* _Exercise objective_
Go through the material below and copy each line where the word "Consejero" appears.
** Opening Data under study block **
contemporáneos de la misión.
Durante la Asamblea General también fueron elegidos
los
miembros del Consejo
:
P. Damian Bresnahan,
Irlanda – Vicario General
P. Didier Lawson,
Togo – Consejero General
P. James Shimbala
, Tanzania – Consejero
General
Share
** Closing Data under study block **
* _Result of the exercise_
Togo – Consejero General
, Tanzania – Consejero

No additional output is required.